Several mechanisms may explain the benefit of magnesium supplements in CKD patients with magnesium deficiency: magnesium has both anti-atherosclerotic and anti-calcification effects through its anti-inflammatory and antioxidant properties [24]. Magnesium status has an important impact on the cardiovascular system. Magnesium deficiency is closely related to insulin resistance and metabolic syndrome [25]. Insulin resistance is an early metabolic alteration in CKD patients and becomes almost universal at stages 4–5 CKD. In two studies involving Japanese patients with moderate-to-severe CKD [26, 27], the prevalence of insulin resistance was 30% and 44%. Magnesium supplementation can ameliorate chronic inflammation. In rat models with induced CKD, magnesium supplementation alleviated inflammation, TNF-α, IL-1β and IL-6 [28].

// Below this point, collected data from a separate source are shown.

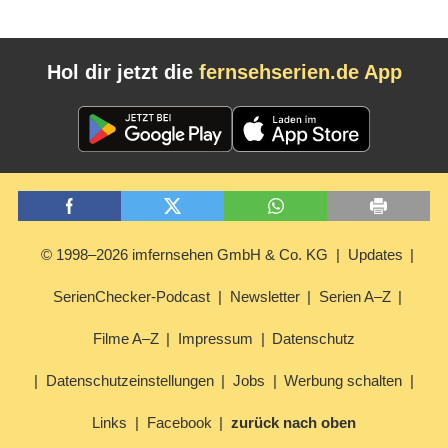
Hol dir jetzt die
fernsehserien.de App
© 1998–2026 imfernsehen GmbH & Co. KG
Updates
SerienChecker-Podcast
Newsletter
Serien A–Z
Filme A–Z
Impressum
Datenschutz
Datenschutzeinstellungen
Jobs
Werbung schalten
Links
Facebook
zurück nach oben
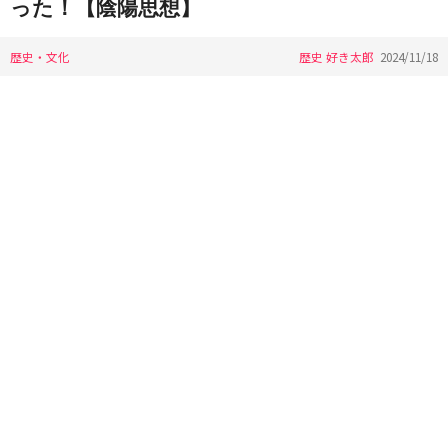
った！【陰陽思想】
歴史・文化
歴史 好き太郎
2024/11/18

Our study has the merits of population-based analyses, large sample size, long follow-up, application of propensity score matches and adjustments for a wide range of potential confounders. However, because of lack of availability of serum magnesium levels, we cannot compare the capacity of MDS and serum magnesium levels in predicting the prognosis in CKD patients. Furthermore, despite the comprehensive adjustment for confounders, we cannot exclude the possibility of residual confounding by dietary-related or other variables.

Conclusions

High magnesium depletion score was associated with higher long-term cardiovascular-cause and all-cause mortality. This finding provides a novel indicator for evaluating magnesium in individuals with CKD, and may contribute to clinical trials to explore the value of magnesium supplementation.